-- Problem --
Among the entries, find each line that includes the string "they" and list it.

-- Dataset entries --
★ ★ ★ ★ ★
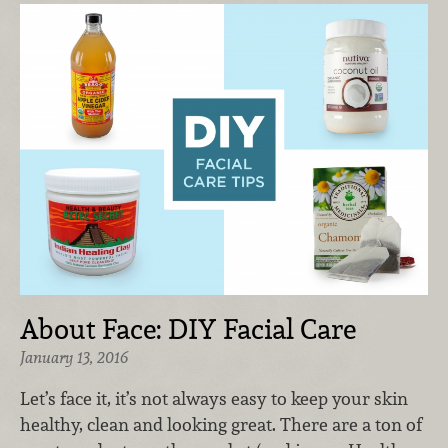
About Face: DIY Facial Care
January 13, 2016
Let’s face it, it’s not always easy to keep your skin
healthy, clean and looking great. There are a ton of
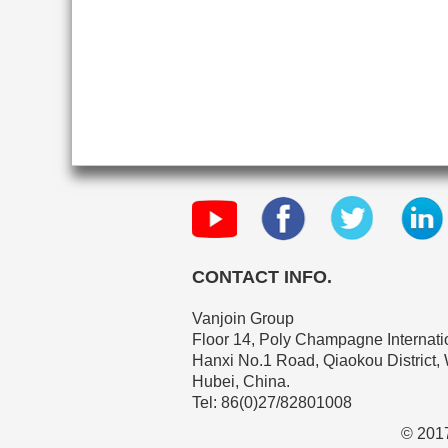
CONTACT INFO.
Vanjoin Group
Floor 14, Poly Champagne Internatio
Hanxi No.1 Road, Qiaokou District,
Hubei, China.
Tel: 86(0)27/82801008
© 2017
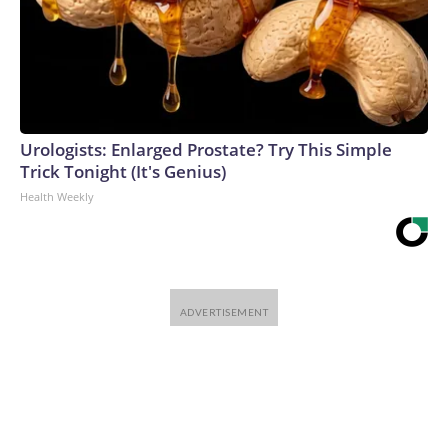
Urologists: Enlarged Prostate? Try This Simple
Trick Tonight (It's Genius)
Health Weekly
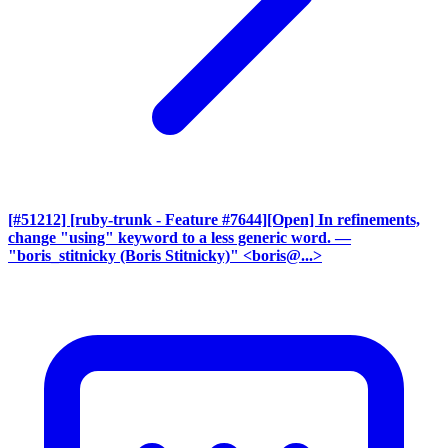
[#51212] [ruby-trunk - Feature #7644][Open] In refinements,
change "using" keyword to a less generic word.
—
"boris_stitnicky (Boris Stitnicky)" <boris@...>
★ ★ ★ ★ ★
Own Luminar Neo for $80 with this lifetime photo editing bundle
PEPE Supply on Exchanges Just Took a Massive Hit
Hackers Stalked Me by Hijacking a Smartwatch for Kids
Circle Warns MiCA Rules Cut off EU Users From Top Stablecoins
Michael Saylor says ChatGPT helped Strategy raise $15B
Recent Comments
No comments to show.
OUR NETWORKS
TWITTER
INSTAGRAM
★ ★ ★ ★ ★
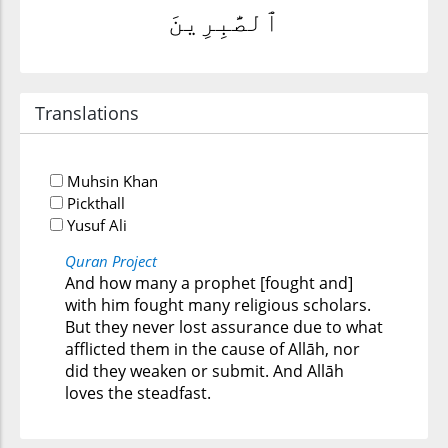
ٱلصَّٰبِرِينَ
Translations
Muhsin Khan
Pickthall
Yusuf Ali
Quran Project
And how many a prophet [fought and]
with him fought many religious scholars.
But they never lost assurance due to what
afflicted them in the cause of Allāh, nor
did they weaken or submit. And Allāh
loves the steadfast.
★ ★ ★ ★ ★
-- Written response --
But they never lost assurance due to what
did they weaken or submit. And Allāh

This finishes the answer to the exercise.